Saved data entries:

=== Begin Enclosure ===

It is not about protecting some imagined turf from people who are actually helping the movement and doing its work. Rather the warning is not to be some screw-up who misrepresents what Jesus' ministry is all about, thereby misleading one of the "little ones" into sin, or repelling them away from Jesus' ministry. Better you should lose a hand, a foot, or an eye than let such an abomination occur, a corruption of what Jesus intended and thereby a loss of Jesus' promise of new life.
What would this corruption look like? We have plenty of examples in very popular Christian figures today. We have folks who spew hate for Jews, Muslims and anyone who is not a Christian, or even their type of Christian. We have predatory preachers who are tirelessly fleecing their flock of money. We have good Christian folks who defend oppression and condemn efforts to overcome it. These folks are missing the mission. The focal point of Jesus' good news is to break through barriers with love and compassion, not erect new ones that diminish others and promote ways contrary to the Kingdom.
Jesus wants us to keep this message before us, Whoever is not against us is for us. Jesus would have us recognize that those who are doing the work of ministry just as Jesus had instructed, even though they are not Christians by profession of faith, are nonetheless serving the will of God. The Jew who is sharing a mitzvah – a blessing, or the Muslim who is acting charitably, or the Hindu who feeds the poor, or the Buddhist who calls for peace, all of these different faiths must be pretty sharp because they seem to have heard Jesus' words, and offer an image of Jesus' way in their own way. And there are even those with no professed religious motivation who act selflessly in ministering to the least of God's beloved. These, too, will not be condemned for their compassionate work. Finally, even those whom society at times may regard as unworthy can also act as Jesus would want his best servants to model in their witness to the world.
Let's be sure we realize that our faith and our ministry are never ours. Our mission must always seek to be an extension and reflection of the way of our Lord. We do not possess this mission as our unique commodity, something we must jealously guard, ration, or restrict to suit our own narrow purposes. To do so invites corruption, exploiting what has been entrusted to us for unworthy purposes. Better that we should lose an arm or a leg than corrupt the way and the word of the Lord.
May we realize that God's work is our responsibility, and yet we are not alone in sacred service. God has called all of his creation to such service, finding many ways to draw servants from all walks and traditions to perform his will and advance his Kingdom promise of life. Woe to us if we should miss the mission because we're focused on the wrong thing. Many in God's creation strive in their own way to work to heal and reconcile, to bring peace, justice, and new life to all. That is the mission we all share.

=== End Enclosure ===

◆ ABOUT THIS EXERCISE: Provide a verbatim copy of all the entries.

◆ PROBLEM SOLUTION:
It is not about protecting some imagined turf from people who are actually helping the movement and doing its work. Rather the warning is not to be some screw-up who misrepresents what Jesus' ministry is all about, thereby misleading one of the "little ones" into sin, or repelling them away from Jesus' ministry. Better you should lose a hand, a foot, or an eye than let such an abomination occur, a corruption of what Jesus intended and thereby a loss of Jesus' promise of new life.
What would this corruption look like? We have plenty of examples in very popular Christian figures today. We have folks who spew hate for Jews, Muslims and anyone who is not a Christian, or even their type of Christian. We have predatory preachers who are tirelessly fleecing their flock of money. We have good Christian folks who defend oppression and condemn efforts to overcome it. These folks are missing the mission. The focal point of Jesus' good news is to break through barriers with love and compassion, not erect new ones that diminish others and promote ways contrary to the Kingdom.
Jesus wants us to keep this message before us, Whoever is not against us is for us. Jesus would have us recognize that those who are doing the work of ministry just as Jesus had instructed, even though they are not Christians by profession of faith, are nonetheless serving the will of God. The Jew who is sharing a mitzvah – a blessing, or the Muslim who is acting charitably, or the Hindu who feeds the poor, or the Buddhist who calls for peace, all of these different faiths must be pretty sharp because they seem to have heard Jesus' words, and offer an image of Jesus' way in their own way. And there are even those with no professed religious motivation who act selflessly in ministering to the least of God's beloved. These, too, will not be condemned for their compassionate work. Finally, even those whom society at times may regard as unworthy can also act as Jesus would want his best servants to model in their witness to the world.
Let's be sure we realize that our faith and our ministry are never ours. Our mission must always seek to be an extension and reflection of the way of our Lord. We do not possess this mission as our unique commodity, something we must jealously guard, ration, or restrict to suit our own narrow purposes. To do so invites corruption, exploiting what has been entrusted to us for unworthy purposes. Better that we should lose an arm or a leg than corrupt the way and the word of the Lord.
May we realize that God's work is our responsibility, and yet we are not alone in sacred service. God has called all of his creation to such service, finding many ways to draw servants from all walks and traditions to perform his will and advance his Kingdom promise of life. Woe to us if we should miss the mission because we're focused on the wrong thing. Many in God's creation strive in their own way to work to heal and reconcile, to bring peace, justice, and new life to all. That is the mission we all share.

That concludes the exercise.